Scott attended Spokane’s Holy Names College, but she had to leave after marrying during her final semester. She was welcomed at Whitworth by Dean of Women Marion Jenkins; Scott completed a bachelor’s degree in sociology in 1944 and a master’s in sociology in 1947. She returned to Whitworth to earn a teaching certificate in 1962. “Whitworth gave this black woman an opportunity when it was far from commonplace. They gave it, I took it, and I’m glad I did,” Scott said.
After receiving her Whitworth degrees, Scott taught English, German, sociology and African-American history at Spokane’s Rogers High School for 31 years. In 1974, she also completed a law degree at Gonzaga University, becoming the first African-American woman to practice law in Spokane. Scott said she was motivated to get her law degree so that she could provide legal advice to the many social-service organizations she was involved with, and also to represent women and minorities in a legal system that too often seemed stacked against them. She continued to teach and practice law until her retirement, in 1989.

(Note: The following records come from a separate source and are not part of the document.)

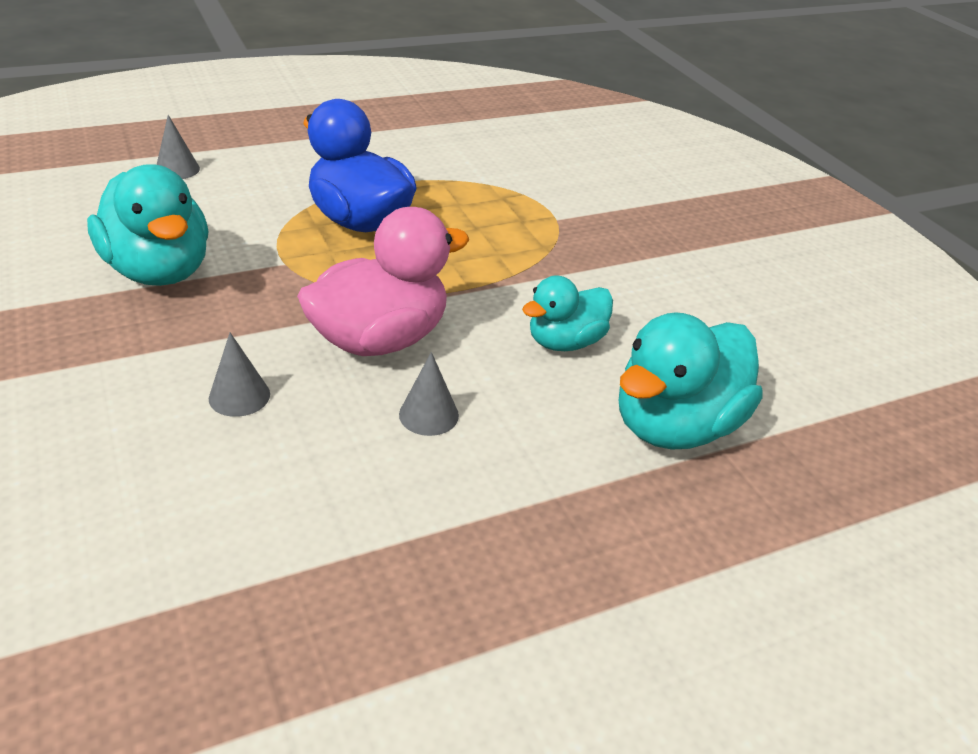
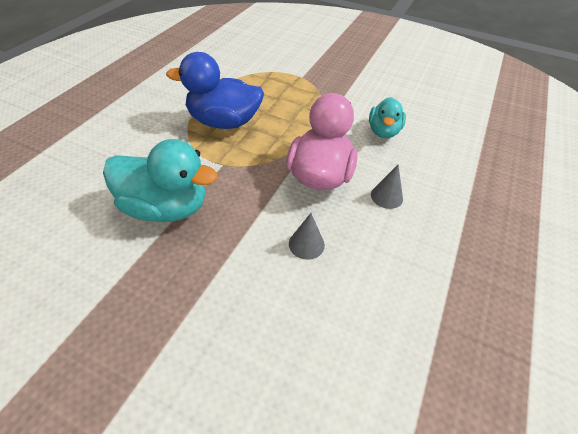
camera: 40 degrees left, 10 degrees up
(177, 169) = (82, 144): grey cone -> none
(675, 426) = (460, 143): turquoise duck -> none

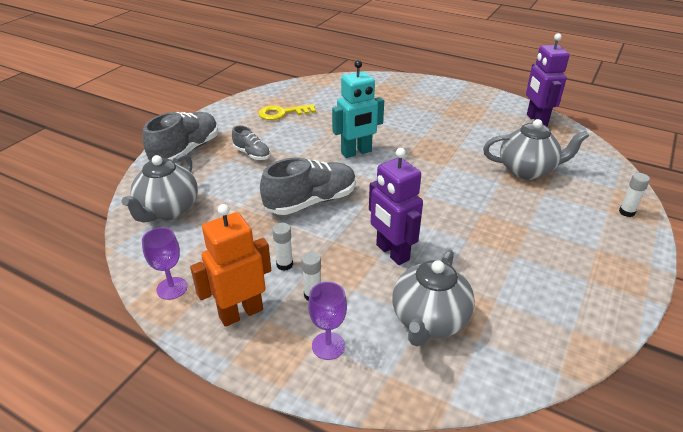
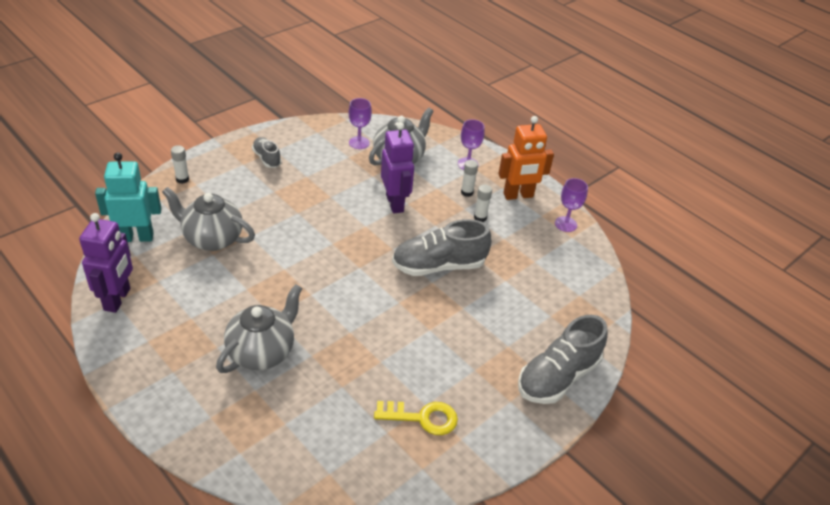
camera: 165 degrees left, 5 degrees up
(168, 210) = (573, 295): grey teapot -> grey teapot (262, 352)
(252, 154) = (481, 347): grey shoe -> grey shoe (267, 158)
(356, 152) = (363, 314): turquoise robot -> turquoise robot (136, 237)
(502, 330) = (359, 143): none -> purple goblet

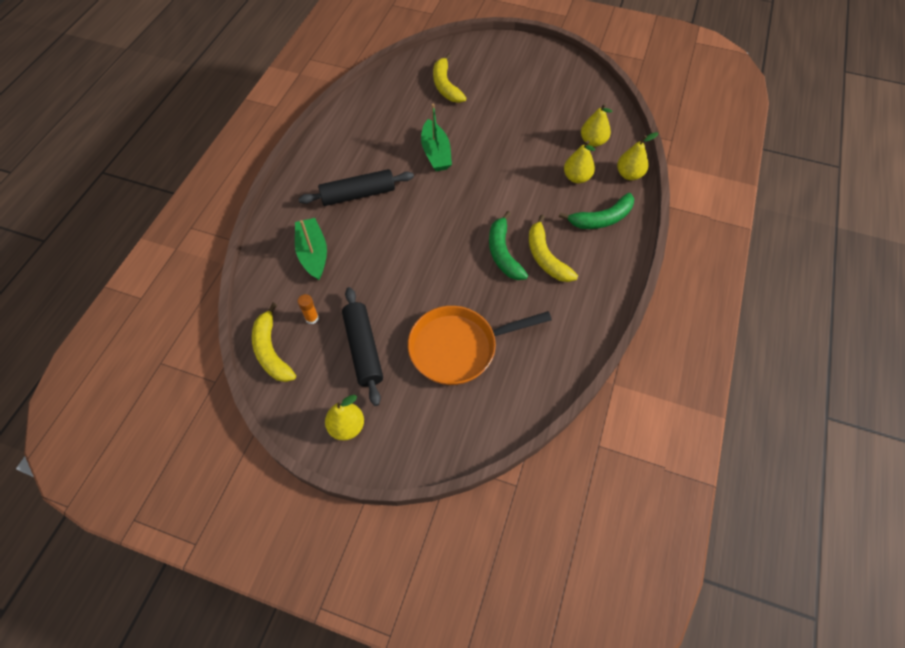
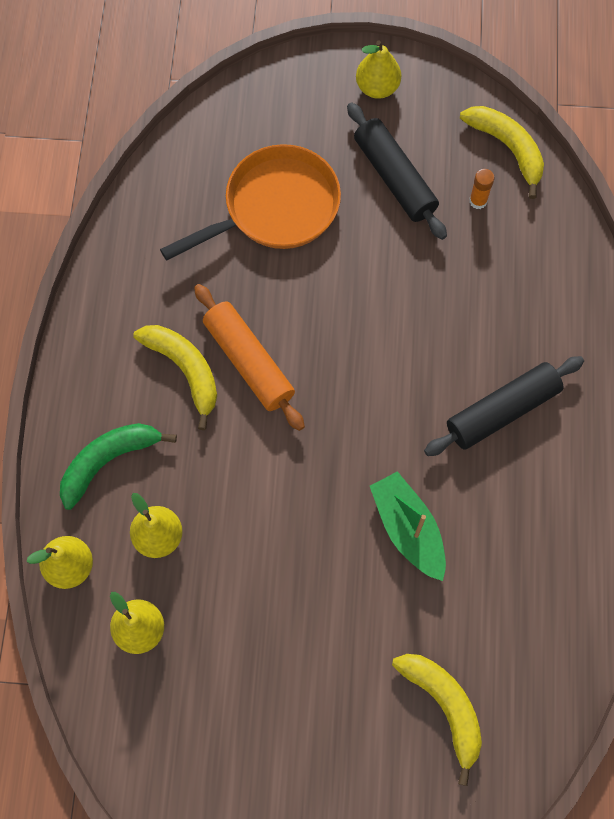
camera: 165 degrees right, 10 degrees up
(313, 254) = (521, 293): green boat -> none
(503, 253) = (249, 361): green banana -> orange rolling pin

In 1977, Scott was a delegate to the National Women’s Conference, in Houston, Texas. In 1979 she attended the White House Conference on Libraries; during that same year she was appointed to the Civil Service Commission, becoming the first African American and first woman commissioner in history.
In the early 1980s, Scott served two terms as president of the Spokane Education Association. In 1985, she was appointed by Gov. Booth Gardner to a seven-year term on the Washington State University Board of Regents, during which she served one year as president of the board.
After her husband, Vernon, died, in 1988, Scott moved to Port Orchard, Wash., to open a bed-and-breakfast with another retired Spokane teacher, and to be closer to her children and grandchildren. Scott died in 2010, at age 88.
Ten years before her death, Scott returned to Spokane to speak at the annual Martin Luther King, Jr., Day celebration and unity march. Her remarks that day reflect the goals she pursued throughout her life, and the wisdom, grace and truth that she embodied. “We have made progress, but we have not reached the end of the journey,” she said. “Dr. King’s dream is not a reality yet. But as long as we are moving in the direction of the dream, we will succeed. I will not let the dream die.”